INSTRUCTIONS FOR THE TASK: If a line in the material below has the string "building", copy it out.

INPUT MATERIAL:
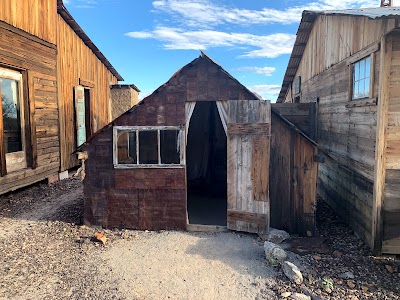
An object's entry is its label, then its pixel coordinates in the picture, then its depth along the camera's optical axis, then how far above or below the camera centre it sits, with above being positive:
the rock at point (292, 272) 4.74 -2.28
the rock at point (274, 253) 5.31 -2.21
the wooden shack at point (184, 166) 6.39 -0.92
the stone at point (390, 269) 5.24 -2.43
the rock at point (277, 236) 6.20 -2.24
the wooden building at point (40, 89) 8.34 +1.06
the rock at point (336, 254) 5.70 -2.38
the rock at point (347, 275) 4.98 -2.42
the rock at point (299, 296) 4.33 -2.39
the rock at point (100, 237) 6.13 -2.23
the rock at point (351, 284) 4.73 -2.43
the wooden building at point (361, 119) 5.46 +0.06
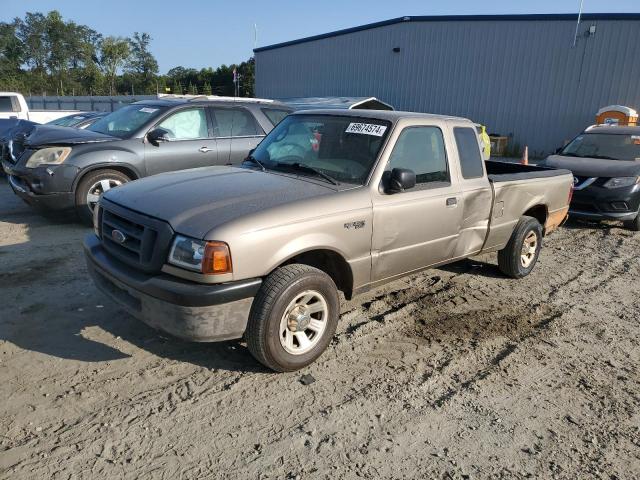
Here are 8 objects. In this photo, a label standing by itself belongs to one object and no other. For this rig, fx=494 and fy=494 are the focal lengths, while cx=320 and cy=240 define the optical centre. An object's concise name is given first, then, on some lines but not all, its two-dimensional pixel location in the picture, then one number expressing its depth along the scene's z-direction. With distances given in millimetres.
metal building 18141
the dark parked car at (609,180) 8031
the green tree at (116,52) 75250
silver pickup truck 3078
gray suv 6562
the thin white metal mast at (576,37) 18562
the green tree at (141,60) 74062
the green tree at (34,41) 79812
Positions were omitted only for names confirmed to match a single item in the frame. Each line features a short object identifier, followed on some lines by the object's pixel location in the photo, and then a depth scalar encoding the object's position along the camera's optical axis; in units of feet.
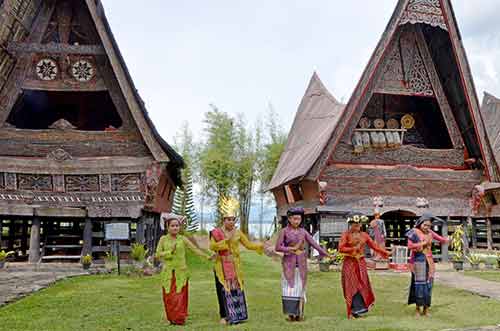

EXPECTED OUTPUT:
the wooden building at point (40, 89) 8.34 +1.06
the wooden building at point (361, 119) 5.46 +0.06
metal building 18141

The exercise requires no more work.